_Your goal_
Write out every line of the data below verbatim, omitting the pictures.

_Entries_
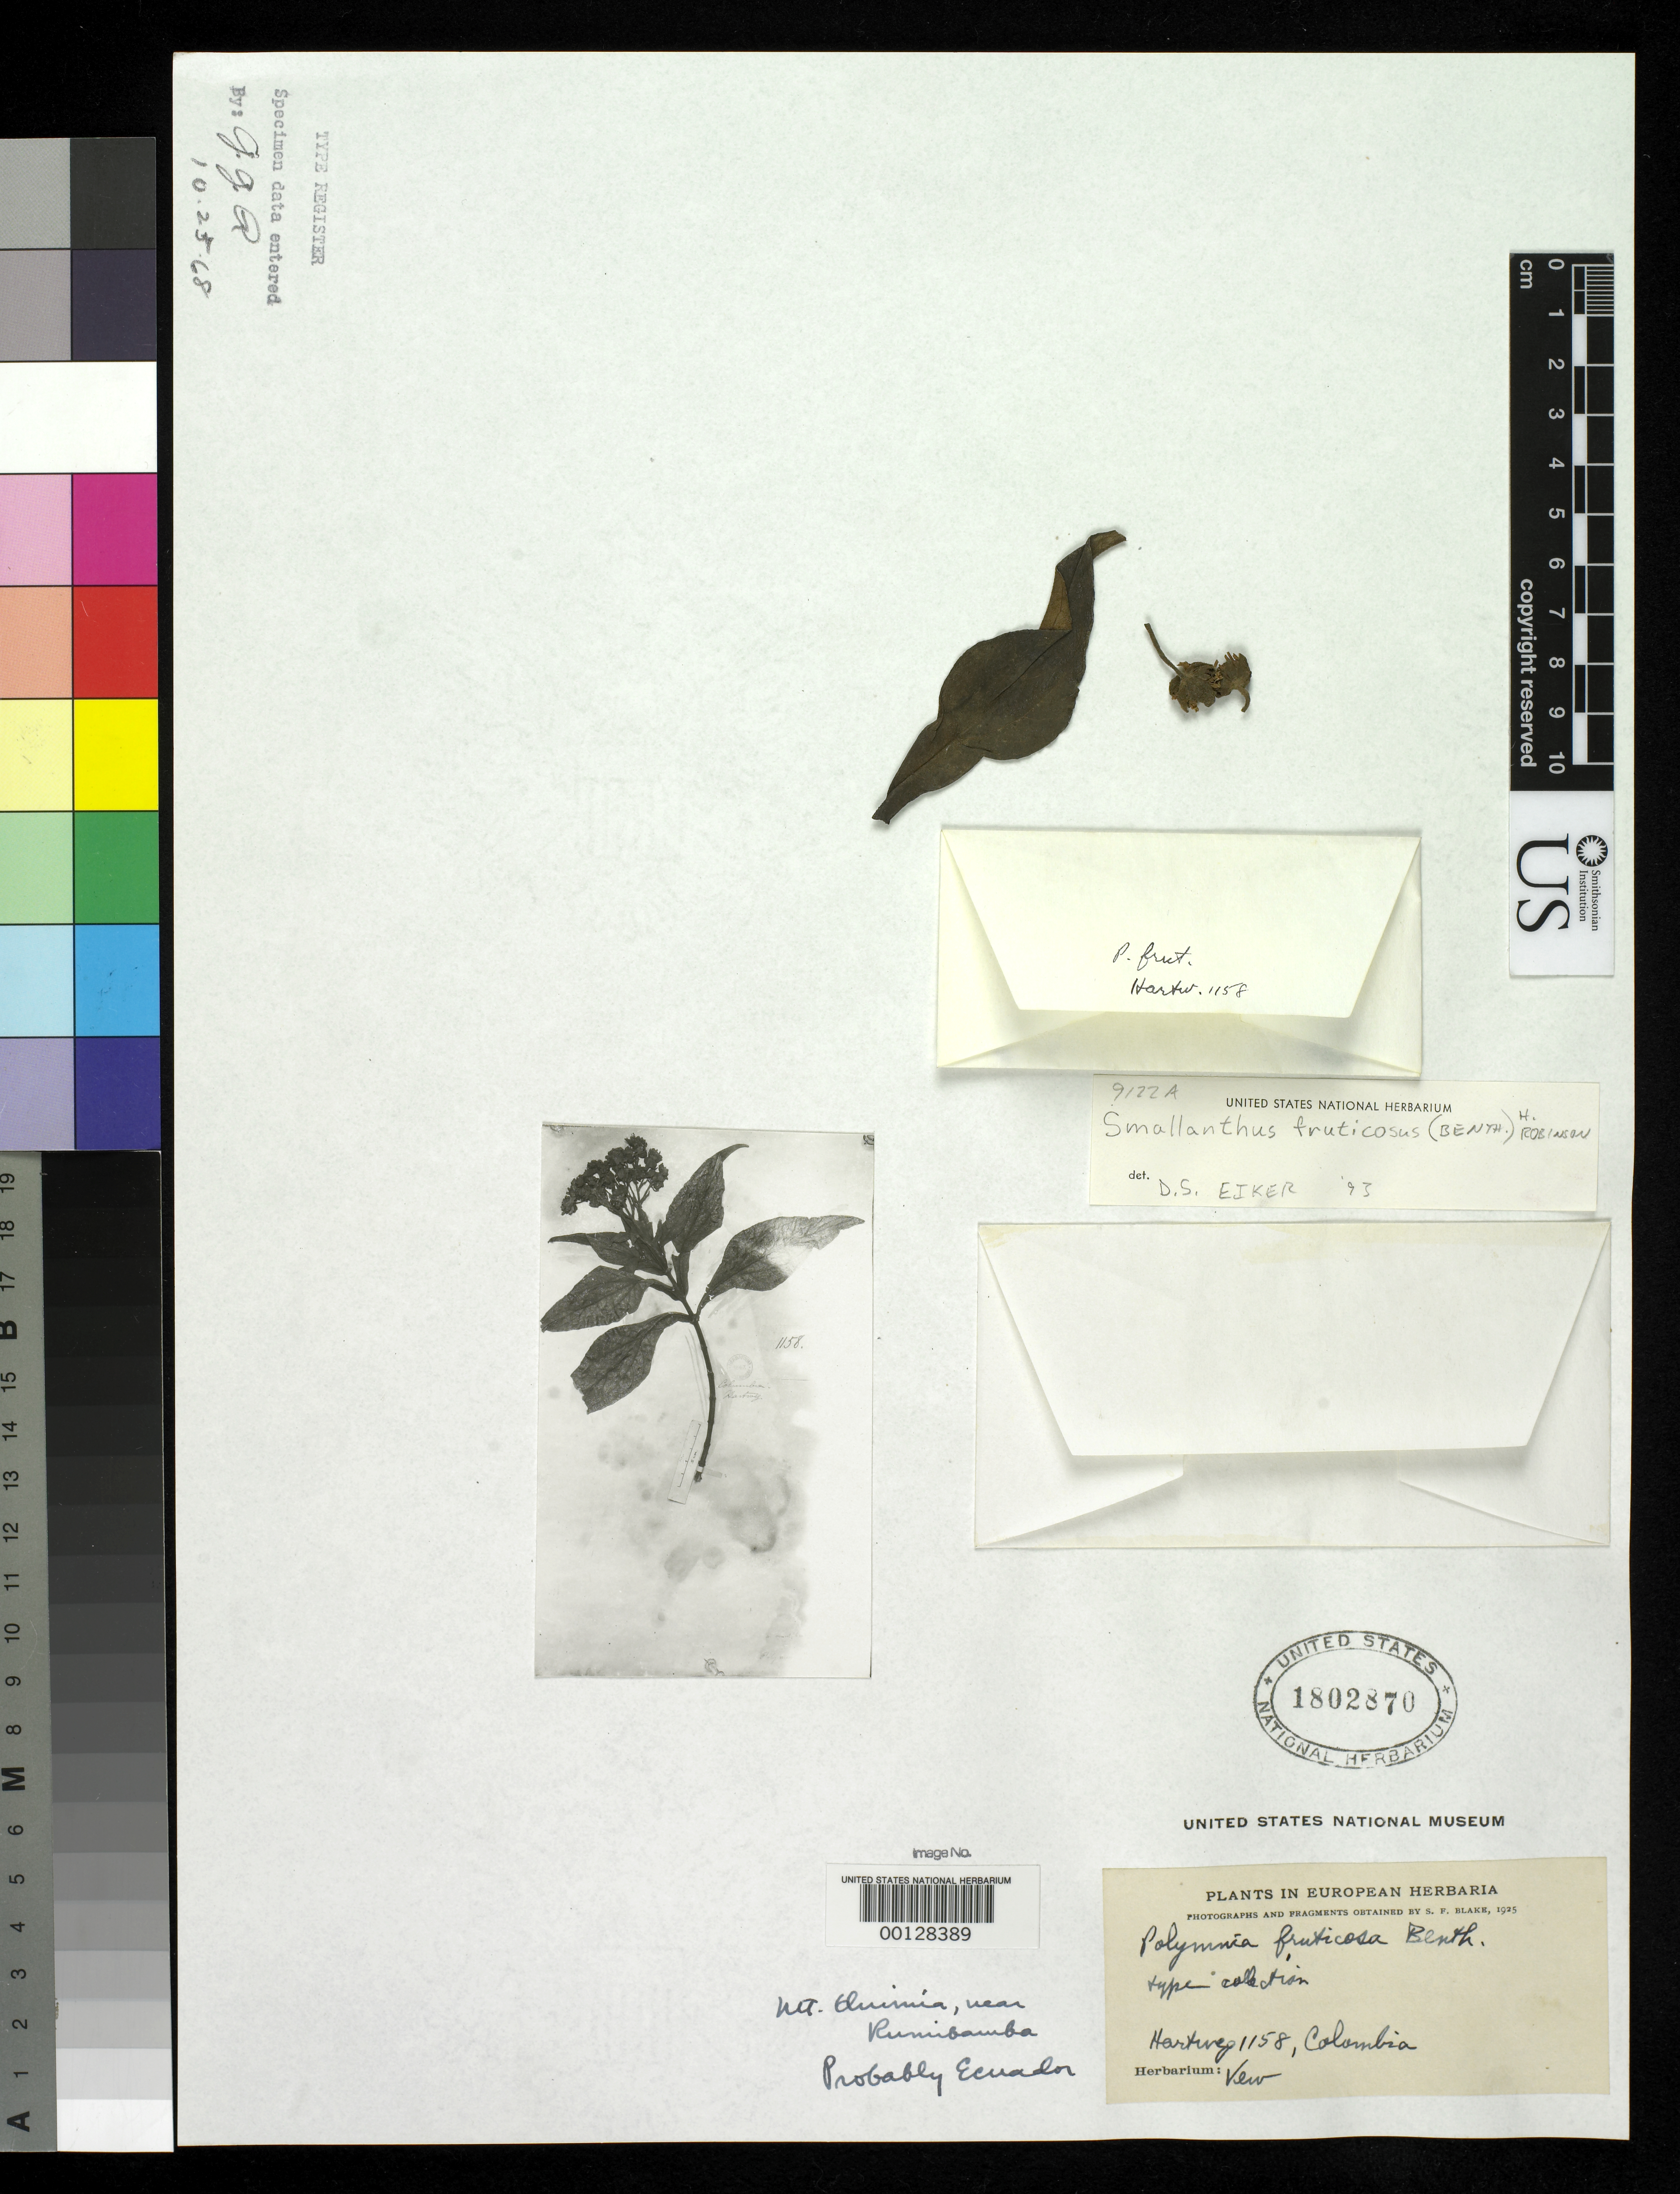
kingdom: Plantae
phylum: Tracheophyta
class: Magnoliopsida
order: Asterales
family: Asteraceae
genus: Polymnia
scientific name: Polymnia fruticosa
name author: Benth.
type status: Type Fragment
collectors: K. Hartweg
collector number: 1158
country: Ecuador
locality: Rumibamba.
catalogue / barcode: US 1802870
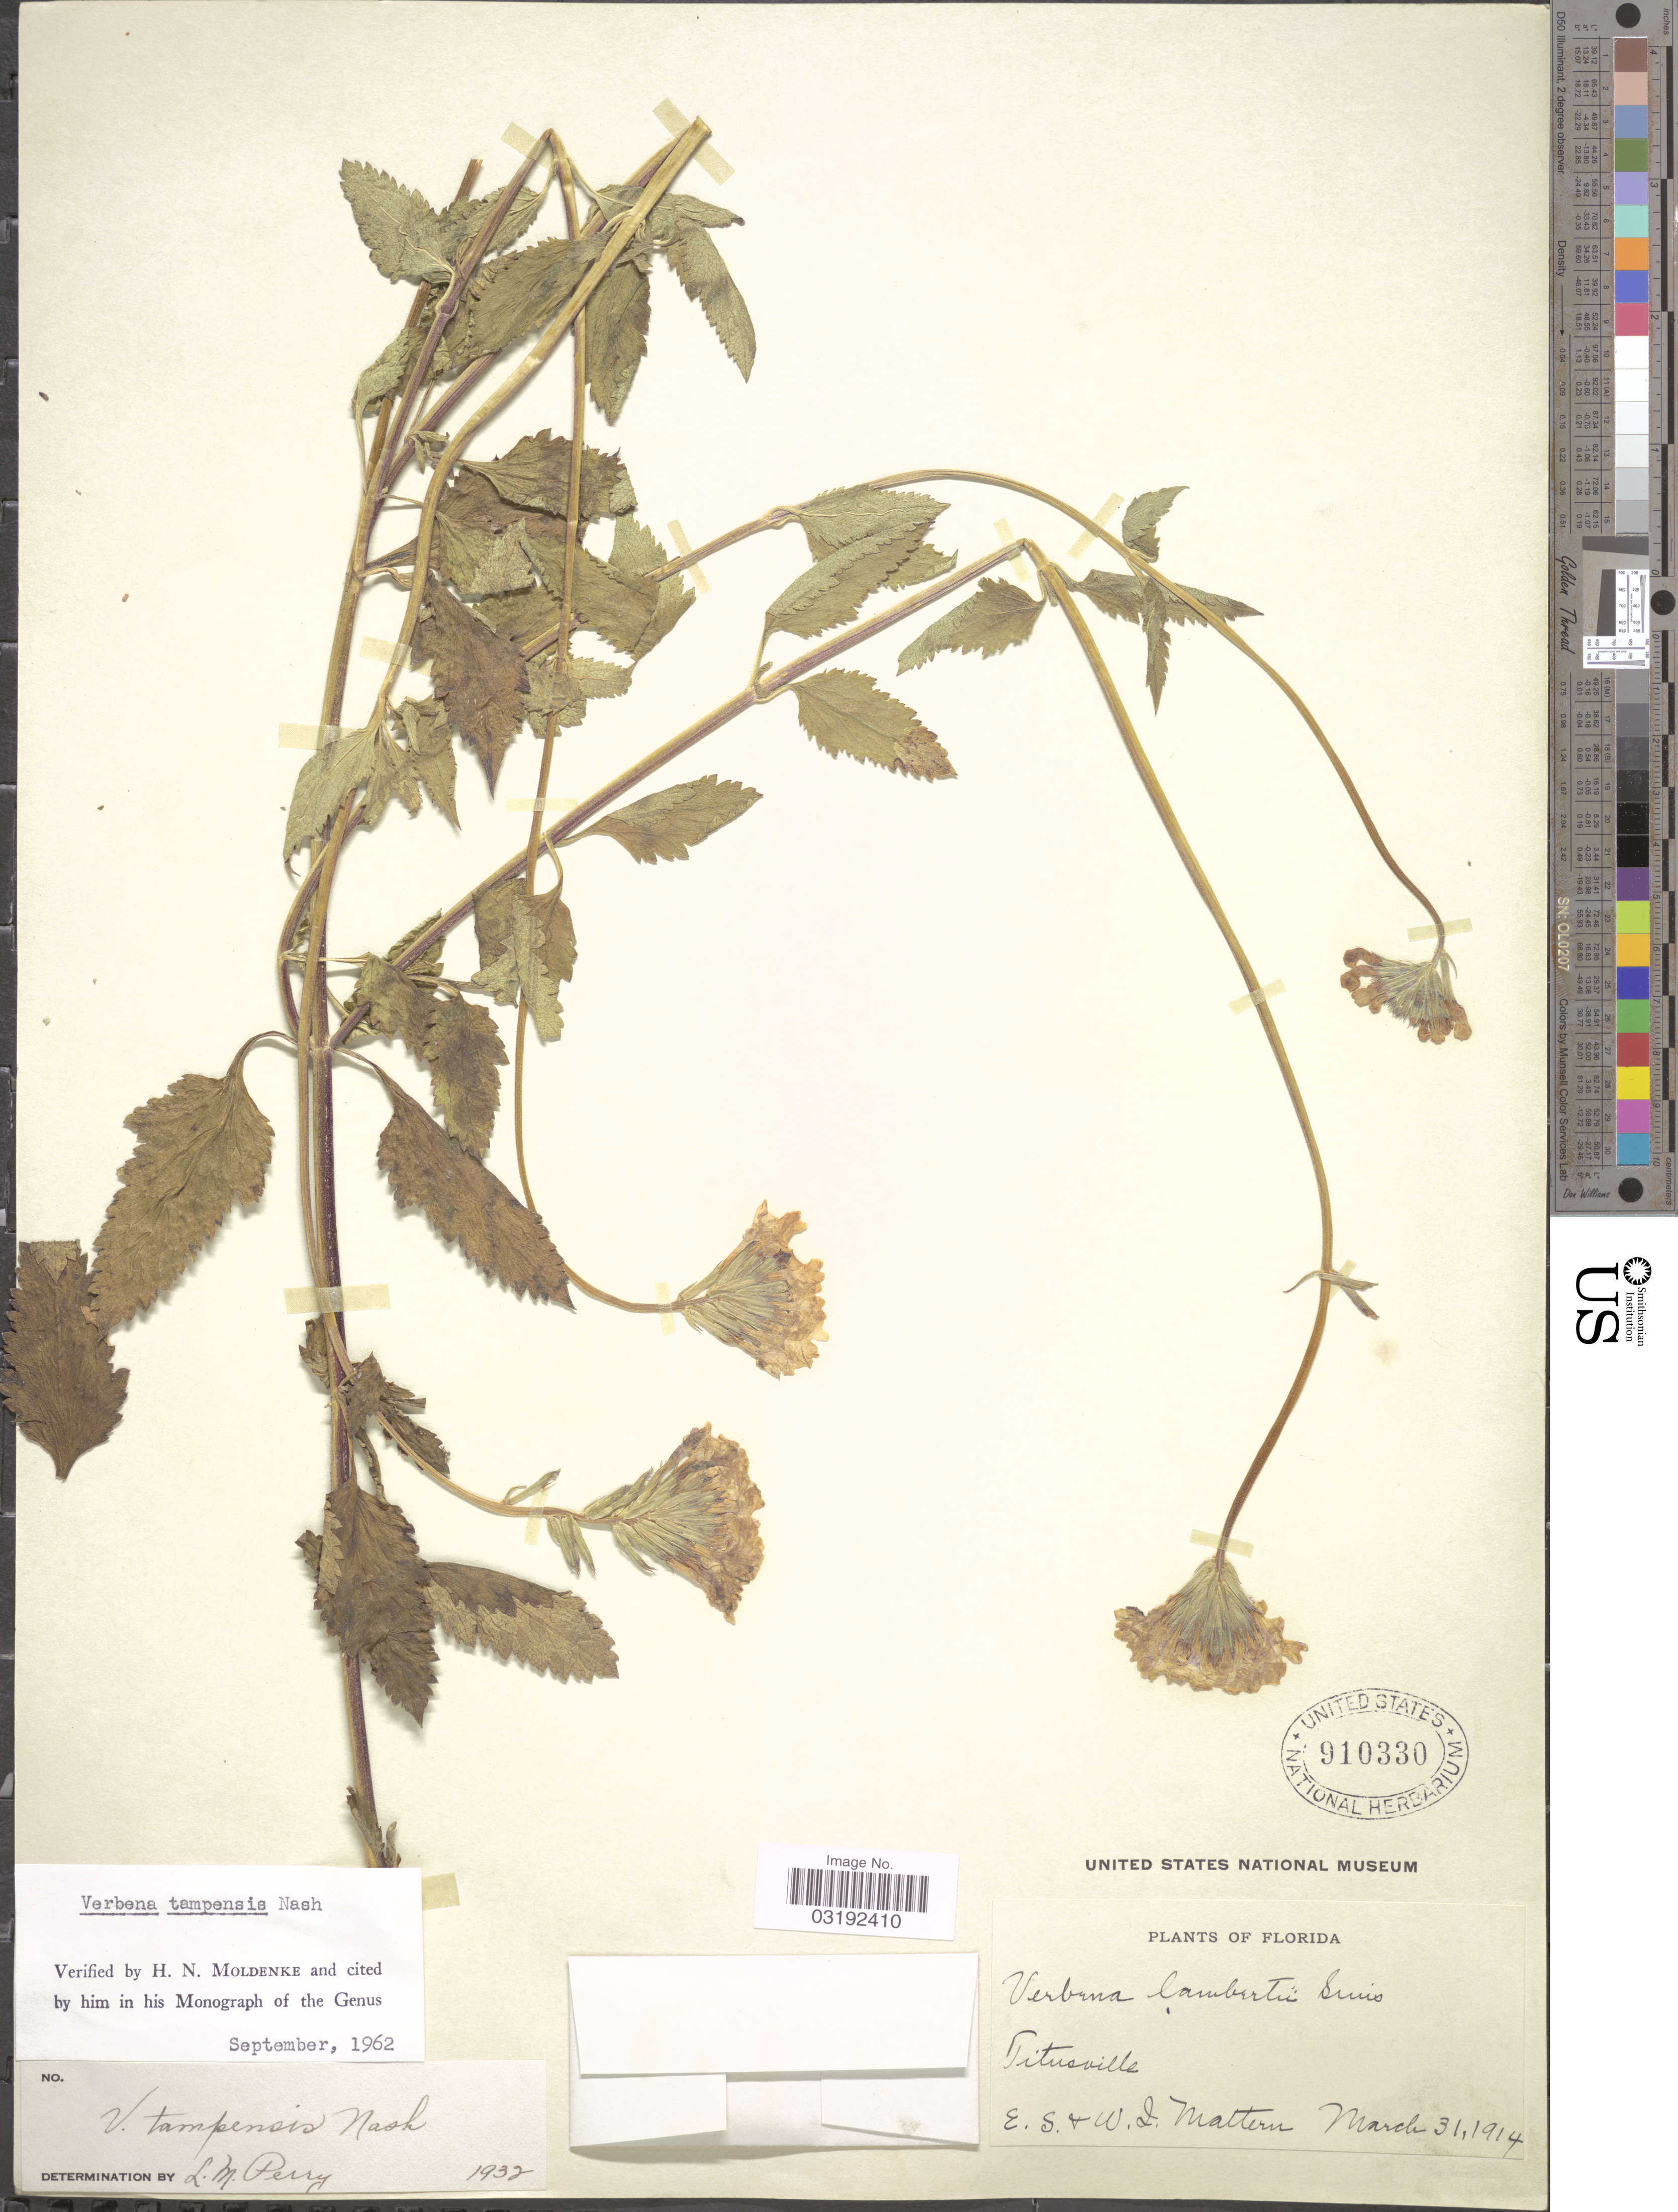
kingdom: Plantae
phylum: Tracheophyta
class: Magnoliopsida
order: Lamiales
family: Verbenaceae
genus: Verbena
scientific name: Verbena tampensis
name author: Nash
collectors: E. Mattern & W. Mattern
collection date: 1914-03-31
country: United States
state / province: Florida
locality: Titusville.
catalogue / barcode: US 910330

_Response to the exercise_
kingdom: Plantae
phylum: Tracheophyta
class: Magnoliopsida
order: Asterales
family: Asteraceae
genus: Polymnia
scientific name: Polymnia fruticosa
name author: Benth.
type status: Type Fragment
collectors: K. Hartweg
collector number: 1158
country: Ecuador
locality: Rumibamba.
catalogue / barcode: US 1802870
kingdom: Plantae
phylum: Tracheophyta
class: Magnoliopsida
order: Lamiales
family: Verbenaceae
genus: Verbena
scientific name: Verbena tampensis
name author: Nash
collectors: E. Mattern & W. Mattern
collection date: 1914-03-31
country: United States
state / province: Florida
locality: Titusville.
catalogue / barcode: US 910330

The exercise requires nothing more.